> **What to produce**:
How many of the lines below contain the string "every", with case counting? Reply with the number alone.

> **Record excerpts**:
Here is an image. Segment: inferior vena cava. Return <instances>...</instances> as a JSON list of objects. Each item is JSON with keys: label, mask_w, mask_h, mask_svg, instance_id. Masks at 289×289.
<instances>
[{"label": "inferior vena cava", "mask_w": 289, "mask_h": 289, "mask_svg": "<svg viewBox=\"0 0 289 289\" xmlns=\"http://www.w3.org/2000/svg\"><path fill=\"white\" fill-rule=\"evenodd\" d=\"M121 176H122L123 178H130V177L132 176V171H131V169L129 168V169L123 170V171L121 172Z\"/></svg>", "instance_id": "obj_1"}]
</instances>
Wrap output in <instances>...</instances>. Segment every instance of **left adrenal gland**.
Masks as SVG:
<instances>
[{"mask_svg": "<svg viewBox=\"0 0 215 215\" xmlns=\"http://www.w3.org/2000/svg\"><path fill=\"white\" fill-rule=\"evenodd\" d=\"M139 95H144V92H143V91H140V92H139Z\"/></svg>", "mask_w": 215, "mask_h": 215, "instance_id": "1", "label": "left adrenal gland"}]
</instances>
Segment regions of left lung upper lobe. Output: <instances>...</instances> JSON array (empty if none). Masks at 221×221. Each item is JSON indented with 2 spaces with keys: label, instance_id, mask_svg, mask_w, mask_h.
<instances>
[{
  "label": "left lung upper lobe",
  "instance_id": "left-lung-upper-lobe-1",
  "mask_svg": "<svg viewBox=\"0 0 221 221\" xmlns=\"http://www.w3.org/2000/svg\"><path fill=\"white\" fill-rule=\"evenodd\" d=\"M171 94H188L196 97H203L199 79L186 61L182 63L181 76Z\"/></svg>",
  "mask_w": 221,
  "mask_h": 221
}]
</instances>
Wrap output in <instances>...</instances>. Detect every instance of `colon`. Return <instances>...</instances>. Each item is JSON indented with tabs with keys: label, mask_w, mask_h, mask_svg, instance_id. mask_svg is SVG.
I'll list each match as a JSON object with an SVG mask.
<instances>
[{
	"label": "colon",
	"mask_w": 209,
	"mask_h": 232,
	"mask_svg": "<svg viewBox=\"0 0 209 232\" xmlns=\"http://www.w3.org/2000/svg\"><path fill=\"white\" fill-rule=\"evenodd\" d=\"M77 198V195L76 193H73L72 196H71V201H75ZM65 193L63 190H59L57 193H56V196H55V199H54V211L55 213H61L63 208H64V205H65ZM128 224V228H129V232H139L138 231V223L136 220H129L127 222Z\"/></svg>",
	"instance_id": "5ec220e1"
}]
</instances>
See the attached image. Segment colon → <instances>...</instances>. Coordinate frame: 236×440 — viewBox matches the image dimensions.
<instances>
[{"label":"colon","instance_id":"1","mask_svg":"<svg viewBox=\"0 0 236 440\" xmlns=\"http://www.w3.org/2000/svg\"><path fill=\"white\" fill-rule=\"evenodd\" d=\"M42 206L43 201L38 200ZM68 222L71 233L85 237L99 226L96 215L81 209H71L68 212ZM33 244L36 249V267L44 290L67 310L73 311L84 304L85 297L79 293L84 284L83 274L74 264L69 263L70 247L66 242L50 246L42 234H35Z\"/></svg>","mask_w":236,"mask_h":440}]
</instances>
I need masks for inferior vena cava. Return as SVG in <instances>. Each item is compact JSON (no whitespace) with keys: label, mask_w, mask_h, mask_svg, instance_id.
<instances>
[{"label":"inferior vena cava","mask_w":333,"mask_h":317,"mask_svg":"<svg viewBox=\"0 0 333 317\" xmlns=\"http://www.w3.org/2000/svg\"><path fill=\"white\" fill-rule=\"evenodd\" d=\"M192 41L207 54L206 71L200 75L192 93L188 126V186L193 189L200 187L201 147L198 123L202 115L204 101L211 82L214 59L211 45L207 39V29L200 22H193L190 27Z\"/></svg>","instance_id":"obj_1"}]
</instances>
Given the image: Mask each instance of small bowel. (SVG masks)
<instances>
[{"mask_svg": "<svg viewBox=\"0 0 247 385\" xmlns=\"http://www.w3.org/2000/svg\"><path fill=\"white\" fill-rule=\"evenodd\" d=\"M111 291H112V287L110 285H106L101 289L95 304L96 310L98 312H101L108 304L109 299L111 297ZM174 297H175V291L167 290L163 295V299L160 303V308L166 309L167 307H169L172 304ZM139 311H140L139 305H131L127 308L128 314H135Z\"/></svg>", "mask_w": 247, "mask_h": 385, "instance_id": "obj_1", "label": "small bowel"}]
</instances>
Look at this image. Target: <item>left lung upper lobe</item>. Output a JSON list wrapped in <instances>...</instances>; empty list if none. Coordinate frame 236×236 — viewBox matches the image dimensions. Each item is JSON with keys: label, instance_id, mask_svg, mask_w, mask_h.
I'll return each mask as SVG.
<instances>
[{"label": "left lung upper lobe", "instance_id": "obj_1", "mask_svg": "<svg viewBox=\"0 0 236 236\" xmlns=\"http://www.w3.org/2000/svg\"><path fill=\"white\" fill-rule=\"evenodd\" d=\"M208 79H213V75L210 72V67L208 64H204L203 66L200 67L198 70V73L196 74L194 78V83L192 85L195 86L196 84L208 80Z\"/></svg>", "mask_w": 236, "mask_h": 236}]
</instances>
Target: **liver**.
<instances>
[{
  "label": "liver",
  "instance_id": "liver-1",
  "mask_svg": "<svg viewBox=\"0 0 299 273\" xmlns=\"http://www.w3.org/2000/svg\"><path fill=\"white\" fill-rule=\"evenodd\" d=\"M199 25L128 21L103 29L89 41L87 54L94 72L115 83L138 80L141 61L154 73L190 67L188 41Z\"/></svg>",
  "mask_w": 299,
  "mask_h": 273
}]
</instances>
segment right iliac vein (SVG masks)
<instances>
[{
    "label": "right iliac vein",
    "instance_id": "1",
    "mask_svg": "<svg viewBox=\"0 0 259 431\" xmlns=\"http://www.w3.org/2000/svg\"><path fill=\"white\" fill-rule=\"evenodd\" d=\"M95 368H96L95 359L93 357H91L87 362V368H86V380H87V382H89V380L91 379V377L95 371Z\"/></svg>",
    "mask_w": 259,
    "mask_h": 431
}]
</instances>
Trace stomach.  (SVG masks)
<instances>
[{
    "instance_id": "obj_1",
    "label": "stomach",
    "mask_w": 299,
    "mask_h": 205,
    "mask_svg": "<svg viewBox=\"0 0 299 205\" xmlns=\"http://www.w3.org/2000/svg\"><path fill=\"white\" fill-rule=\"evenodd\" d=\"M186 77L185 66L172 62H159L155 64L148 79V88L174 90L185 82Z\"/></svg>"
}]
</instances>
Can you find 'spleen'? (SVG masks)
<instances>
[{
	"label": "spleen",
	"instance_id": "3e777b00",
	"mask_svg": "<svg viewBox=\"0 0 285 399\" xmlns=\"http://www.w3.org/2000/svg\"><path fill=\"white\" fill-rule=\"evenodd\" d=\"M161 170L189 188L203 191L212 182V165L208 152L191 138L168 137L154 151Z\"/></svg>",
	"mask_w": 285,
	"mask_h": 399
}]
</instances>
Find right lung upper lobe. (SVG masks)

> **Full solution**:
2